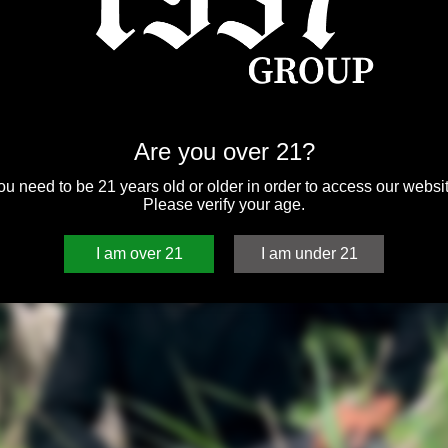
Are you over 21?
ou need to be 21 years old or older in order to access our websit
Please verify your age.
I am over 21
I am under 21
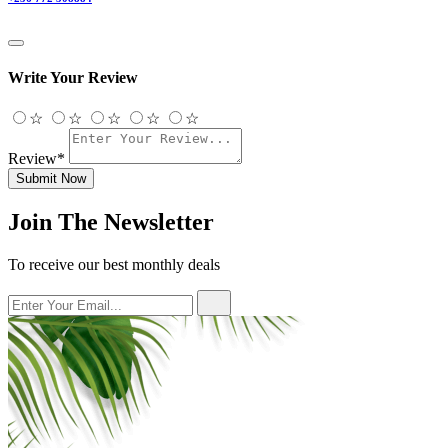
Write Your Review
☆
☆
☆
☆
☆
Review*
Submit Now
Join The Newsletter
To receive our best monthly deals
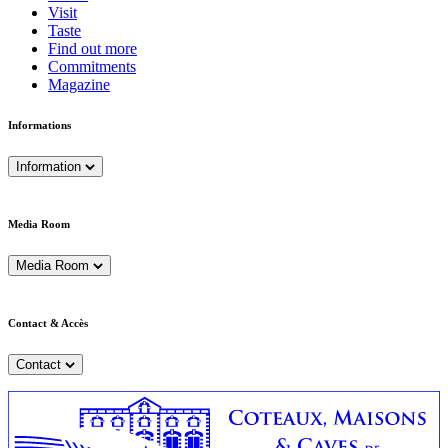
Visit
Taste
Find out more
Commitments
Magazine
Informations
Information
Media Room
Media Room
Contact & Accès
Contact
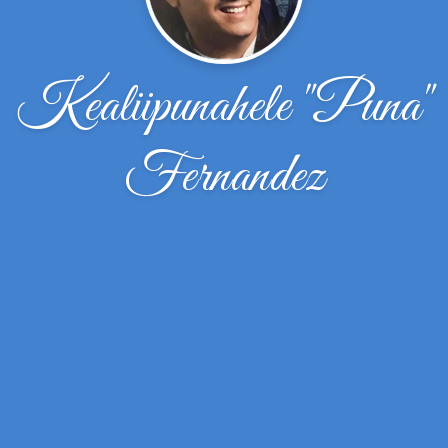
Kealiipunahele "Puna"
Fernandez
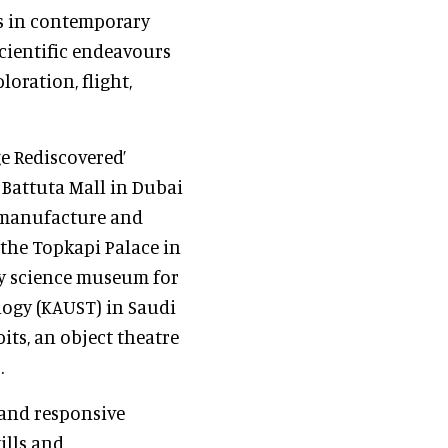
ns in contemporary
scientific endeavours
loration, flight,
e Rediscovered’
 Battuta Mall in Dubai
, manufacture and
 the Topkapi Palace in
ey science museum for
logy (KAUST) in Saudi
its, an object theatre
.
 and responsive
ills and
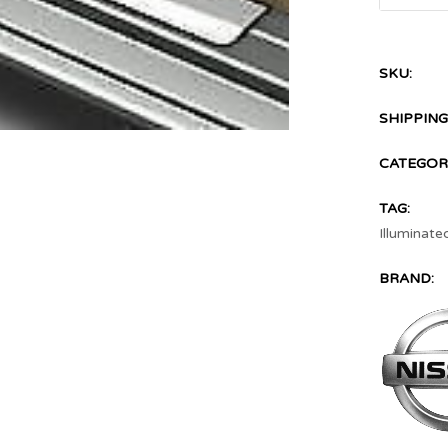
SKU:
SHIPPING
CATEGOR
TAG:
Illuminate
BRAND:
..............................
Nothing but the pictures should be left out when the listing is repeated exactly.

Are you over 21?
ou need to be 21 years old or older in order to access our websit
Please verify your age.
I am over 21
I am under 21
Write Your Review
☆
☆
☆
☆
☆
Review*
Submit Now
Join The Newsletter
To receive our best monthly deals
Visit
Taste
Find out more
Commitments
Magazine
Informations
Information
Media Room
Media Room
Contact & Accès
Contact
Kealiipunahele "Puna"
Fernandez
ns in contemporary
scientific endeavours
loration, flight,
e Rediscovered’
 Battuta Mall in Dubai
, manufacture and
 the Topkapi Palace in
ey science museum for
logy (KAUST) in Saudi
its, an object theatre
.
 and responsive
ills and
SKU:
SHIPPING
CATEGOR
TAG:
Illuminate
BRAND:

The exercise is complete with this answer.